By Shannon Carlin
For S. Carey, nature is like a religion. As a kid, the Eau Claire, Wis. native took family vacations out in the wilderness, spending time in the Sierra Nevada mountain range and Yosemite National Park. He learned about John Muir, the 19th century naturalist and writer who helped expand Yosemite and lay the groundwork for the entire national park’s system in the United States.
It was Muir’s work as a preservationists — he founded the nature preservation society, the Sierra Club — that inspired Carey to write his latest album, which pays tribute to the natural beauty he had seen as a child. More importantly though, Carey’s love of nature allowed him to create the album he always wanted to make.
His first solo record, 2010’s All We Grow, was released by accident, pieced together using songs Carey had written over a span of two years while on the road with Bon Iver. Even his place in that band was happenstance. The classically trained percussionist learned how to play all of Bon Iver’s songs in two weeks and was able to show off his hard work for the band’s leader and fellow Wisconsinite, Justin Vernon at a local show. After hearing him play all of the percussion parts and the vocal harmonies, Vernon couldn’t say no to him, signing him to the band that very same day.
As a Midwesterner, Carey says he works at his own pace, which is a nice way of saying he works slowly, giving himself time to take things in. Carey often spent his breaks while recording at Vernon’s Eau Claire studio in the woods fly fishing. “It calms you, puts you in a relaxed space to make better music,” he explained. Carey’s laid back attitude is part of the reason why the album’s content spans such a large period of time — from the singer’s childhood excursions in Arizona to becoming a husband and father. Carey’s debut came out nearly five years ago, and he’s slowly, but surely been working on the follow-up ever since.
Range of Light, like its name implies, covers a wide range of emotions, both good and bad. The album’s opening track, which just so happens to be the record’s oldest song, “Glass/Film,” is about the beauty of the attic in the first house he bought with his wife a few years ago. It’s actually where he wrote this particular song that set this album in motion. While “Fire-Scene” uses the scene of a devastating forest fire as the setting of his desperate pleas for nothing but honesty.
Carey prefers not to get too specific about any of his songs, hoping fans will listen closely and find ways to relate them to their own lives. “It’s personal and it’s difficult to define,” he said of his music, before noting with a laugh, “I know that’s not very helpful to a writer.”
But fans have been listening closely enough to find person connections within the material, coming up to him at shows to share their guesses at what the songs are really about. Carey often finds these other people’s takes on the album much more interesting. Choosing to let them believe what they want, never correcting them no matter how far off the reservation they may be.

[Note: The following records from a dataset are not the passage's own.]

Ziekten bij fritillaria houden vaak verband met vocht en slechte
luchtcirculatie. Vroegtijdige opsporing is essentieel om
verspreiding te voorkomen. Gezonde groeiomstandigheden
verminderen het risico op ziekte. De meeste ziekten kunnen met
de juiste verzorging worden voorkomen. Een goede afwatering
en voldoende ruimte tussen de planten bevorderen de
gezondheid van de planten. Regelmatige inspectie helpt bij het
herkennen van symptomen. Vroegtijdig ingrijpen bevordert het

While specific subject matter might be off-limits, Carey is more than willing to talk about the making of the album, which had him working out some of the kinks of his previous release. “For a percussionist’s album, there wasn’t much percussion,” he said laughing. He remedied this by once again looking to nature for inspiration. If you listen closely to final track “Neverending Fountain,” a guided tour of what Carey’s idea of utopia is, you’ll notice the track’s crunching beats were actually made by layering footsteps through the snow. On other tracks he used the pitter patter of raindrops on the studio’s roof to keep time.

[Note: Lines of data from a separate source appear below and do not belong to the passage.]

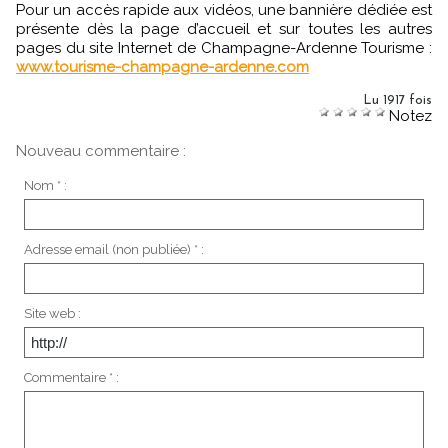
Pour un accès rapide aux vidéos, une bannière dédiée est
présente dès la page d’accueil et sur toutes les autres
pages du site Internet de Champagne-Ardenne Tourisme :
www.tourisme-champagne-ardenne.com
Lu 1917 fois
Notez
Nouveau commentaire :
Nom * :
Adresse email (non publiée) * :
Site web :
Commentaire * :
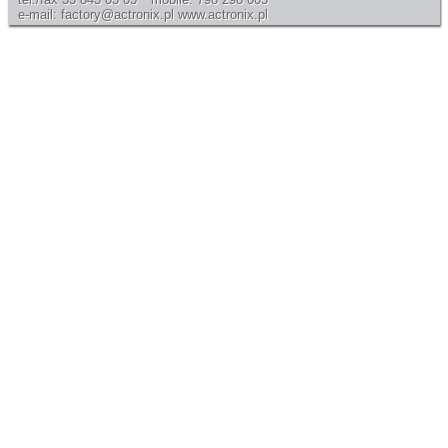
e-mail: factory@actronix.pl
www.actronix.pl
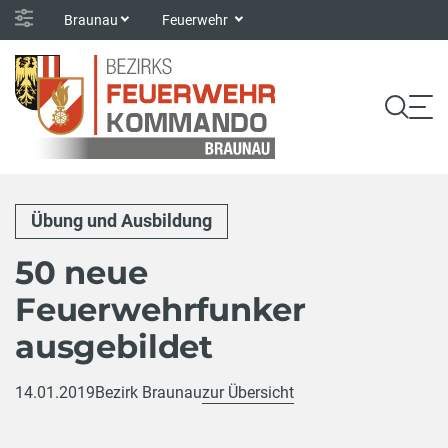
Braunau
Feuerwehr
Übung und Ausbildung
50 neue
Feuerwehrfunker
ausgebildet
14.01.2019
Bezirk Braunau
zur Übersicht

Carey even managed to stumble upon a new way of singing, which he refers to as “the whispery thing.” On Range of Light, Carey, who has referred to himself as a “closet singer” before Vernon forced him to do it in public, softly delivers lines about proposing to his wife and baptizing his baby on “Alpenglow” and sweetly questions if his children will ever get to see the trees on “Crown The Pines.” This new vocal delivery was something that impressed Vernon, who lends his own voice to songs like “Crown The Pines.”
On his first solo go-round, Carey dealt with constant comparisons to Bon Iver, but with Range of Light, he’s managed to step out of his shadow. “We don’t do the same thing,” he said. “But what [Justin Vernon] does is special. He’s such a great songwriter.”
Carey says he’s still learning, but, in his opinion (and most critics seem to agree), he has improved by leaps and bounds since his last release. “Sometimes I would listen and almost feel embarrassed,” he said of his debut, “or just question what I was doing. This time around it feels like me, like something I’ll be proud of in the years to come.” We imagine, just in time to release his third record.
S. Carey just kicked off his North American headlining tour, which will have him on the road until October 10.